2.       Black Men Ain’t Sh*t!

Why women who are interested in black men seem to approach a potential relationship with a clean slate. What exactly do I mean by this? It’s simple, white women were raised to believe that “black men ain’t sh*t” in regards to how they perform their life duties as a man.

Black women grow up witnessing the failures and shortcomings of fathers who come and go, unhealthy relationships that their elders may go through, all of which create a master image of what a black man is. Undoubtedly this is a hard thing to shake as you enter your adult life and attempt to form relationships. Sadly this doesn’t alleviate the constant frustration that some black men feel and having to prove themselves over and over again that they are potentially worthy lifetime partner for single black women.

3.       The Over 40 Collapse:  Sista’s Lookin’ Busted Down

In the Desperate Housewives era white women over the age of 40 are taking care of themselves like never before.

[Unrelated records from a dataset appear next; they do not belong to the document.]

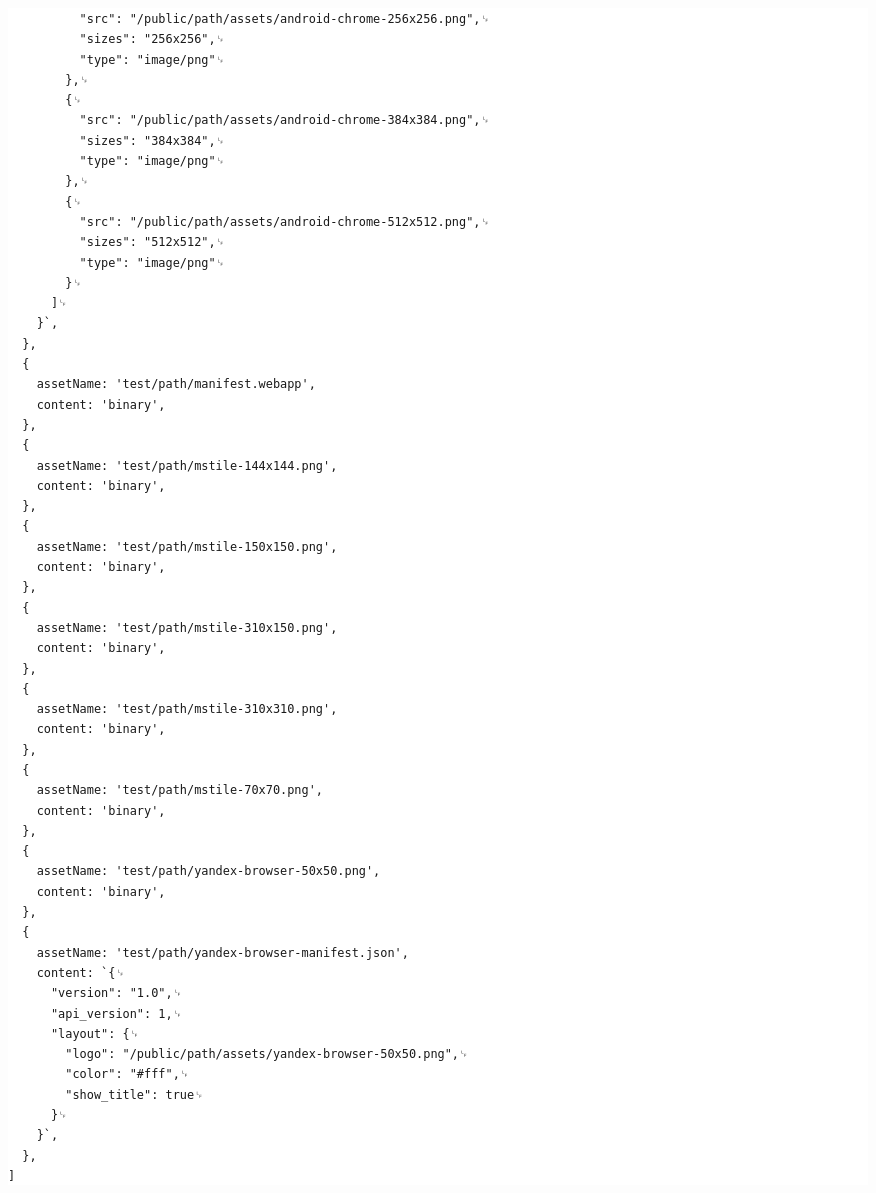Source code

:               "src": "/public/path/assets/android-chrome-256x256.png",␊
              "sizes": "256x256",␊
              "type": "image/png"␊
            },␊
            {␊
              "src": "/public/path/assets/android-chrome-384x384.png",␊
              "sizes": "384x384",␊
              "type": "image/png"␊
            },␊
            {␊
              "src": "/public/path/assets/android-chrome-512x512.png",␊
              "sizes": "512x512",␊
              "type": "image/png"␊
            }␊
          ]␊
        }`,
      },
      {
        assetName: 'test/path/manifest.webapp',
        content: 'binary',
      },
      {
        assetName: 'test/path/mstile-144x144.png',
        content: 'binary',
      },
      {
        assetName: 'test/path/mstile-150x150.png',
        content: 'binary',
      },
      {
        assetName: 'test/path/mstile-310x150.png',
        content: 'binary',
      },
      {
        assetName: 'test/path/mstile-310x310.png',
        content: 'binary',
      },
      {
        assetName: 'test/path/mstile-70x70.png',
        content: 'binary',
      },
      {
        assetName: 'test/path/yandex-browser-50x50.png',
        content: 'binary',
      },
      {
        assetName: 'test/path/yandex-browser-manifest.json',
        content: `{␊
          "version": "1.0",␊
          "api_version": 1,␊
          "layout": {␊
            "logo": "/public/path/assets/yandex-browser-50x50.png",␊
            "color": "#fff",␊
            "show_title": true␊
          }␊
        }`,
      },
    ]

These women are taking care of themselves by hitting the gym on a regular basis, making sure their hair and nails are done, they have great looking wardrobes and seem to be conscious of their appearance whenever they’re in public. As a single woman with you step out in public you should look at it as an opportunity to meet your soul mate, and your appearance should be as attractive as possible at all times.

I don’t know what it is but in the last 10 years it seems that middle-age black women don’t take as much pride in their appearance as they did in the past. The hair is not done, the tennis shoes are leaning to the side, there seems to be no desire to maintain a fit and healthy physical form.

4.       Worldly Cluelessness

I’m a grown ass man so when I meet a woman and we go out on a date she needs to be able to hold a conversation that goes beyond the latest celebrity gossip on Concreteloop, Bossip, and Media Takeout.  No brotha wants to go out with a 30 year old woman whose only concern in current events is who Chris Brown is dating.  Chris Brown?  Really?  I’m not asking for you to be a news anchor, but damn be able to engage in some type of stimulating conversation.

Well that’s it for part one and I hope this will spark some lively conversation.  Part II we’ll probably bring a shit storm down on this site…and I can’t wait.